Tenho centenas de maquetas que costumava dar nos meus concertos (...) Há muitas canções que se calhar voltarão a ver a luz
Terá Sharon perdido qualquer ligação emocional com esses temas? “Não”, afirma timidamente e com algumas dúvidas, antes de passar a esclarecer: “Tenho centenas de maquetas que costumava dar nos meus concertos. Em cada um deles, tocava cinco ou seis canções novas, gravava dez CDs e pintava uma capa, oferecia-os... Há muitas canções que se calhar voltarão a ver a luz do dia, mas eu, na altura, estava num outro estado de espírito”. Ainda assim, “sei o quão importantes essas canções são”.

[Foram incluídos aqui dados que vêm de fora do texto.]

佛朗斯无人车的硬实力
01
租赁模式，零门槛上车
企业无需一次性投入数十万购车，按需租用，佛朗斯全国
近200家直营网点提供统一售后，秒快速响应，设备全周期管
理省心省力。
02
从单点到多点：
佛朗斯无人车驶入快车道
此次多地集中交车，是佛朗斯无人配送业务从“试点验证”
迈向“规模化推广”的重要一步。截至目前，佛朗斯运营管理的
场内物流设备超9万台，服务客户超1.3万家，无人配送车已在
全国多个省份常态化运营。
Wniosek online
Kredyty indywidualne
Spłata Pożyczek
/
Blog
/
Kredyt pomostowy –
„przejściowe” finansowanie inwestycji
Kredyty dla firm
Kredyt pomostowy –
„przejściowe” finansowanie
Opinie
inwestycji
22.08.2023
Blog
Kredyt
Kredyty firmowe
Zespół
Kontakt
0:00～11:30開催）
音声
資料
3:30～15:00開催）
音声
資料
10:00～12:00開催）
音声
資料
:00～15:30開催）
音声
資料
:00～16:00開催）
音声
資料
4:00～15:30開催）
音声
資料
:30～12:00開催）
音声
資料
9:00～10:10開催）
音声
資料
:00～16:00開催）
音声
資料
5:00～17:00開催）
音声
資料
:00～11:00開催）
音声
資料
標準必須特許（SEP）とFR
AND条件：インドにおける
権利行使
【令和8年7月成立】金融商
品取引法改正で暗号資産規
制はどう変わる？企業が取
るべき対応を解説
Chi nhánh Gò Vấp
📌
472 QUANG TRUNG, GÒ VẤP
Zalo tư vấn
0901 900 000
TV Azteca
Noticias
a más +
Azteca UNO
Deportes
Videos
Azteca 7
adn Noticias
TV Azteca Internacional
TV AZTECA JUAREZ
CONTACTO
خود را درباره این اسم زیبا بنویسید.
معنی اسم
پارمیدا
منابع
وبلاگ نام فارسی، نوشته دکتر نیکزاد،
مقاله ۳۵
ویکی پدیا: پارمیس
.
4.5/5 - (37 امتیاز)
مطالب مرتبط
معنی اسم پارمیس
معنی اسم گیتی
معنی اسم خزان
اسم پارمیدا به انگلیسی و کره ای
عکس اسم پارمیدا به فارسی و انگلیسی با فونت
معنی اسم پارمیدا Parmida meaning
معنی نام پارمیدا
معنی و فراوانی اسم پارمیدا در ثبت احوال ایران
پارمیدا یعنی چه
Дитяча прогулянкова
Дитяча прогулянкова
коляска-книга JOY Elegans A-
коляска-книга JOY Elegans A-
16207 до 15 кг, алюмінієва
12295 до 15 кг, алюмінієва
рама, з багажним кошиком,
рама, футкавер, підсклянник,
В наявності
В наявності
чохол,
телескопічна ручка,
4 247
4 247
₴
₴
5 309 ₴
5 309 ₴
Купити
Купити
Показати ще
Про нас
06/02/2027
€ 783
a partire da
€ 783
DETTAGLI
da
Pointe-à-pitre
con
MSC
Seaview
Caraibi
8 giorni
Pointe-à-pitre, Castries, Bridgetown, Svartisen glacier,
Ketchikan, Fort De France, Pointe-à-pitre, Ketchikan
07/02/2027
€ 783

Música, cinema, psicologia, comédia. E vinho, que antes de ser artista Sharon Van Etten trabalhou em dois bares, no Tennessee e em Nova Jérsia. Claro que não poderíamos terminar a conversa sem a questionar acerca do vinho português. “O vinho verde é um clássico”, atira. “Gosto da salmoura, do sal, da frescura. E gosto de alguns tintos, porque tendem a ser mais limpos e não muito pesados. Mas, quando penso em Portugal, penso no vinho verde”. Vamos brindar, então.